El hurto de las lenguas clásicas a las generaciones jóvenes ha sido una estafa para crear gente sin raíces

Ignacio Peyró www.elpais.com 15/07/2023

Estamos más cerca de alcanzar la inmortalidad humana o de poder vivir en Júpiter que del retorno del latín al currículo escolar, pero pedirlo pertenece a una categoría superior a la de las causas perdidas: la de las causas hermosas. No propongo llegar a los extremos de la escuela de Shelley, en la que, a fin de “domar el ardor adolescente”, todo alumno “había leído dos veces a Homero, había expurgado a Horacio y podía componer unos pasables epigramas latinos sobre Wellington”. Sí, nos queda lejos la época en que -leemos en Maurois- las ciencias eran facultativas, la danza «obligatoria» y la religión se estudiaba con el firme compromiso de no hacerle mucho caso. Pero si era criticable la «sensata frivolidad» de aquellos estudios, ahora preocupa que los profesores de latín pasen a ser más infrecuentes que los linces ibéricos.

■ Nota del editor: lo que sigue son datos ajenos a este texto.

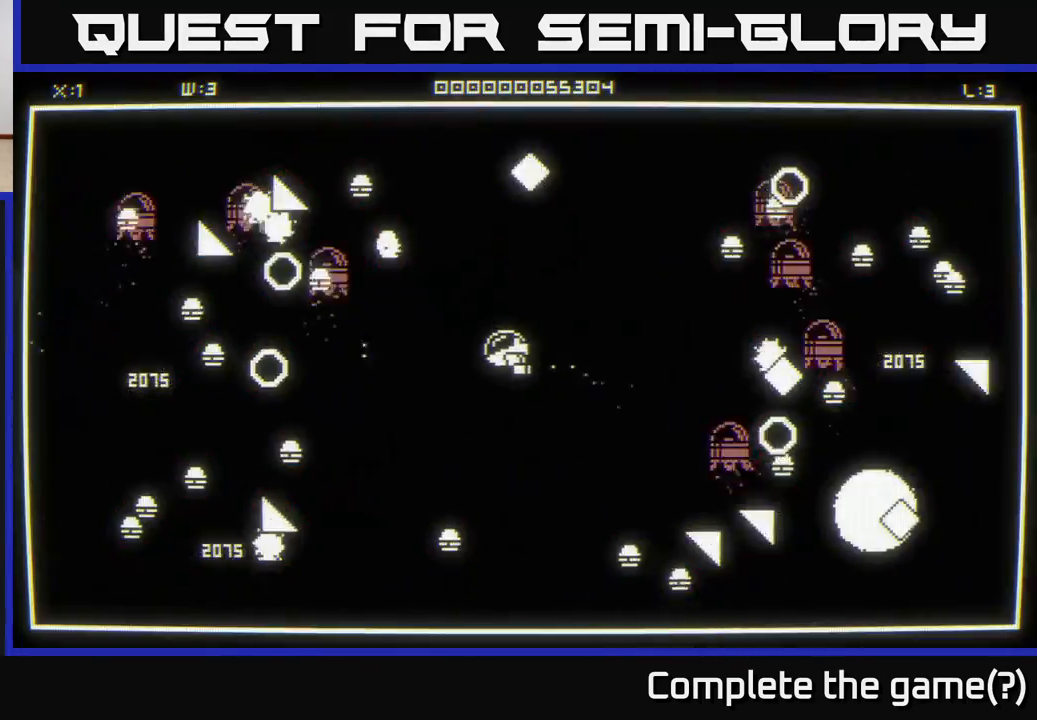
{"buttons": [], "left_stick": "up-right", "right_stick": "left", "events": [[83, "left_stick", "up"], [167, "left_stick", "up-right"]]}
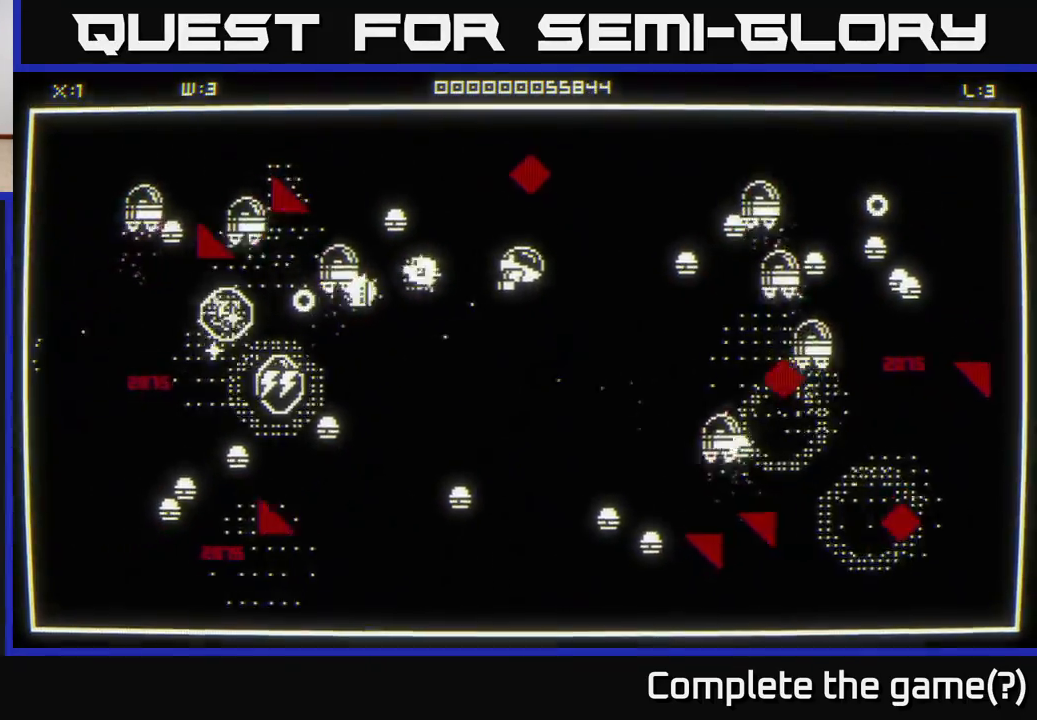
{"buttons": [], "left_stick": "down", "right_stick": "left", "events": [[100, "left_stick", "up-left"], [150, "left_stick", "down-left"], [217, "left_stick", "down"]]}
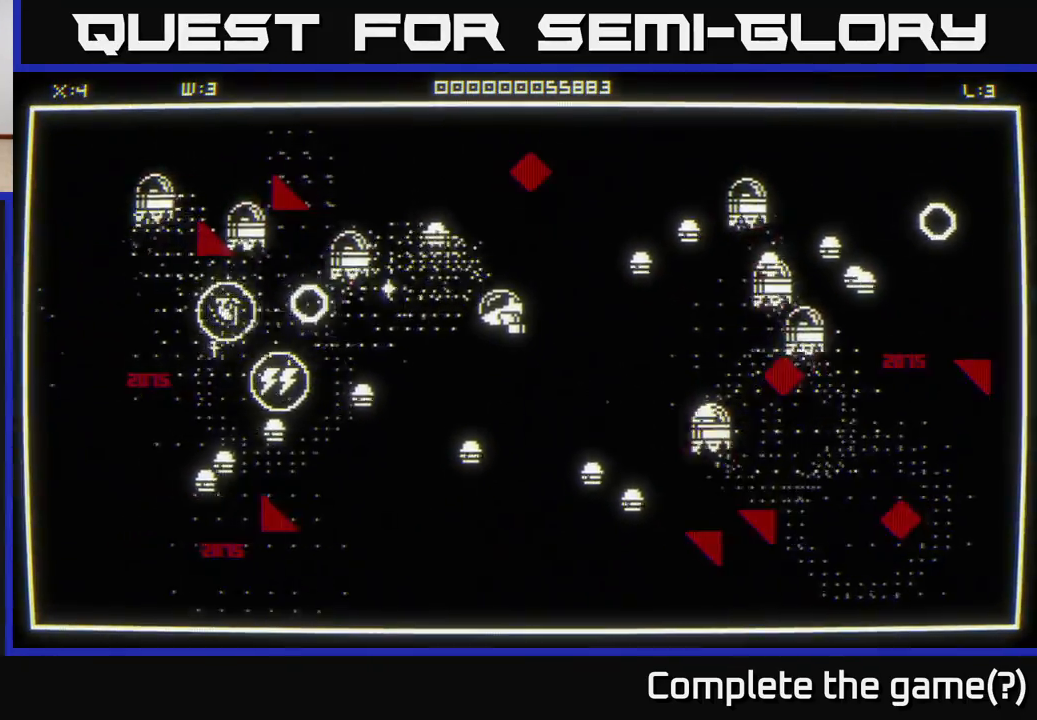
{"buttons": [], "left_stick": "left", "right_stick": "left", "events": [[100, "left_stick", "down-left"], [233, "left_stick", "left"]]}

A estos profesores los retrató Evelyn Waugh en el personaje de Scott King, con sus chaquetas color caca y su ligero aire anacrónico: seres más bien ornamentales, que tal vez se sonríen al leer unos versos licenciosos de Catulo para aliviar las horas dedicadas a la sintaxis, y que han venido al mundo a recordarnos que Venus no solo es un nombre de club de carretera. A mí me resulta imposible no tenerles afecto: venían a mostrar que hay una dimensión distinta a la sumisión fatal a los poderes del día. «Algo calvo y algo corpulento», como el propio Scott King, yo mismo estuve a un tris de dedicarme al latín: para mi sorpresa, me dieron un 10 en Selectividad, y entendí aquello como una señal divina para dejarlo todo y estudiar Clásicas. Ante tal manifestación del destino, yo no pude menos que -naturalmente- desobedecer y matricularme en Románicas: en mi descargo puedo decir que no lo hice por afán de lucro.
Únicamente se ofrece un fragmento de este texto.